[Collected data entries]
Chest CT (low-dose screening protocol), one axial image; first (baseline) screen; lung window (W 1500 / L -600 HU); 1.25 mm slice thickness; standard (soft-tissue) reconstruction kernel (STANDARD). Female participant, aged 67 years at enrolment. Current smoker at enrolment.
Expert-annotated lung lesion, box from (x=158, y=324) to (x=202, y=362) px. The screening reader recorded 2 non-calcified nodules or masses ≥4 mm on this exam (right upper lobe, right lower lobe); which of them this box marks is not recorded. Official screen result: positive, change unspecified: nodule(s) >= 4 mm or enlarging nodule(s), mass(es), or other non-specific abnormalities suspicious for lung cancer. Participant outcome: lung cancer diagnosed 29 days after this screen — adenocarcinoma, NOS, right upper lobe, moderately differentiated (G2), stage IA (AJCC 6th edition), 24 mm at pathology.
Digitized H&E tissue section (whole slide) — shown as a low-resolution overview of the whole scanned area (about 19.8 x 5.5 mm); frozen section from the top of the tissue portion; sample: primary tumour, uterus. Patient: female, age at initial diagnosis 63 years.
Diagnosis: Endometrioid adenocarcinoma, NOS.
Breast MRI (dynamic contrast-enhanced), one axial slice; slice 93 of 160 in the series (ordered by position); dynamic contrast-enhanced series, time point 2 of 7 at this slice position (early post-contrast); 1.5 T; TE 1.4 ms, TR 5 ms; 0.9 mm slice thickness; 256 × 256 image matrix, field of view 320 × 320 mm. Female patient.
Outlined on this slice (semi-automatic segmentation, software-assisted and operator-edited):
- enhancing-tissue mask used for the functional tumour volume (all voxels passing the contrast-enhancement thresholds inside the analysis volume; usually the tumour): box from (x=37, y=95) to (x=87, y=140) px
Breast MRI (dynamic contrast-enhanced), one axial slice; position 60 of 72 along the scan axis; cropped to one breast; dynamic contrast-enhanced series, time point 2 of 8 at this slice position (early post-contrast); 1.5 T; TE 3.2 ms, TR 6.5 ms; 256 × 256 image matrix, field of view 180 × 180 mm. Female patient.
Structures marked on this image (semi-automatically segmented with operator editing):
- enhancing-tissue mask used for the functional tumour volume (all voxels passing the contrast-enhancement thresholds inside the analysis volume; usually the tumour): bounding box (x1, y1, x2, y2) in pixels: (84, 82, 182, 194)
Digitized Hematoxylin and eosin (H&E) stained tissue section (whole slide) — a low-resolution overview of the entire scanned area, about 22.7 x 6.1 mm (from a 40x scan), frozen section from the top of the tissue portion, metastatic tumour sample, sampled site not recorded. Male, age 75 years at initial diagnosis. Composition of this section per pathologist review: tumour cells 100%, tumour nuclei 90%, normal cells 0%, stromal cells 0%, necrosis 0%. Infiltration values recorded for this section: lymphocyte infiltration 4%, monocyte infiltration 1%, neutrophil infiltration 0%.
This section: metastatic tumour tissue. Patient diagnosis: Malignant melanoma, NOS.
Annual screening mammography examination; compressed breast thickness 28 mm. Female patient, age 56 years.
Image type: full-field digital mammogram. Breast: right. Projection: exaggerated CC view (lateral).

Task to complete: Write out every line of the entries that holds the word "operator".

Answer to this task:
Outlined on this slice (semi-automatic segmentation, software-assisted and operator-edited):
Structures marked on this image (semi-automatically segmented with operator editing):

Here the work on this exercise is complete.